To-do item: Copy every line in the records below, word for word and in the same order.

Data shown:
◇ ◇ ◇ ◇ ◇ ◇ ◇

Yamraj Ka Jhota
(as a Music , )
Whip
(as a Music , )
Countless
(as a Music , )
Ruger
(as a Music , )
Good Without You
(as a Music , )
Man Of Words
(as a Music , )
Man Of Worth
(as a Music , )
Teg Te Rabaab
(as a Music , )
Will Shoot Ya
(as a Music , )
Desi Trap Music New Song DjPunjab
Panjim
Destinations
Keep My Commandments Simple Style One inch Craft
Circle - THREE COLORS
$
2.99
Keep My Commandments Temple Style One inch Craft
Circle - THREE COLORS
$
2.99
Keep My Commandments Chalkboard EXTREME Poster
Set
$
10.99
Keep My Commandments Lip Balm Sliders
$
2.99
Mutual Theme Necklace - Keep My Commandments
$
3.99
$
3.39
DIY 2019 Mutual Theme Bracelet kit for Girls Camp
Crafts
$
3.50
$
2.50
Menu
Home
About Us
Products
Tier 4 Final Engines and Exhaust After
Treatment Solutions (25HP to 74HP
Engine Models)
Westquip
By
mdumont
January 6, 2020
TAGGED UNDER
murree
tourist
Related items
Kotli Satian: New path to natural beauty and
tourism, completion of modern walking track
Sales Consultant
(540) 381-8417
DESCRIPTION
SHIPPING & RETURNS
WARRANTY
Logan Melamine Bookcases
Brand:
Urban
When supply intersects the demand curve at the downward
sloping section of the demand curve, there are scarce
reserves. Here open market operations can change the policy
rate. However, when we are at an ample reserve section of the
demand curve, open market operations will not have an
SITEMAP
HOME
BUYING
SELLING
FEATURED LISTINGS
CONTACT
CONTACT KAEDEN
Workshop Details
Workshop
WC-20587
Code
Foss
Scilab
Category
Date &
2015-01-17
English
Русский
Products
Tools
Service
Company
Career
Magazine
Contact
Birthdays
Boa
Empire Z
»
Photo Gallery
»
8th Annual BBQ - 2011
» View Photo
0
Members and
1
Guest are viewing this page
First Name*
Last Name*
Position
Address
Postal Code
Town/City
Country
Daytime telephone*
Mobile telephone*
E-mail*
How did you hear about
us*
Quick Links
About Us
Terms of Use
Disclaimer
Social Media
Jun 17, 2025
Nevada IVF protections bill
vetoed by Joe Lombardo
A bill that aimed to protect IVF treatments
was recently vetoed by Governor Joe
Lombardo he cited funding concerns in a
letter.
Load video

◇ ◇ ◇ ◇ ◇ ◇ ◇

Reply:
Yamraj Ka Jhota
(as a Music , )
Whip
(as a Music , )
Countless
(as a Music , )
Ruger
(as a Music , )
Good Without You
(as a Music , )
Man Of Words
(as a Music , )
Man Of Worth
(as a Music , )
Teg Te Rabaab
(as a Music , )
Will Shoot Ya
(as a Music , )
Desi Trap Music New Song DjPunjab
Panjim
Destinations
Keep My Commandments Simple Style One inch Craft
Circle - THREE COLORS
$
2.99
Keep My Commandments Temple Style One inch Craft
Circle - THREE COLORS
$
2.99
Keep My Commandments Chalkboard EXTREME Poster
Set
$
10.99
Keep My Commandments Lip Balm Sliders
$
2.99
Mutual Theme Necklace - Keep My Commandments
$
3.99
$
3.39
DIY 2019 Mutual Theme Bracelet kit for Girls Camp
Crafts
$
3.50
$
2.50
Menu
Home
About Us
Products
Tier 4 Final Engines and Exhaust After
Treatment Solutions (25HP to 74HP
Engine Models)
Westquip
By
mdumont
January 6, 2020
TAGGED UNDER
murree
tourist
Related items
Kotli Satian: New path to natural beauty and
tourism, completion of modern walking track
Sales Consultant
(540) 381-8417
DESCRIPTION
SHIPPING & RETURNS
WARRANTY
Logan Melamine Bookcases
Brand:
Urban
When supply intersects the demand curve at the downward
sloping section of the demand curve, there are scarce
reserves. Here open market operations can change the policy
rate. However, when we are at an ample reserve section of the
demand curve, open market operations will not have an
SITEMAP
HOME
BUYING
SELLING
FEATURED LISTINGS
CONTACT
CONTACT KAEDEN
Workshop Details
Workshop
WC-20587
Code
Foss
Scilab
Category
Date &
2015-01-17
English
Русский
Products
Tools
Service
Company
Career
Magazine
Contact
Birthdays
Boa
Empire Z
»
Photo Gallery
»
8th Annual BBQ - 2011
» View Photo
0
Members and
1
Guest are viewing this page
First Name*
Last Name*
Position
Address
Postal Code
Town/City
Country
Daytime telephone*
Mobile telephone*
E-mail*
How did you hear about
us*
Quick Links
About Us
Terms of Use
Disclaimer
Social Media
Jun 17, 2025
Nevada IVF protections bill
vetoed by Joe Lombardo
A bill that aimed to protect IVF treatments
was recently vetoed by Governor Joe
Lombardo he cited funding concerns in a
letter.
Load video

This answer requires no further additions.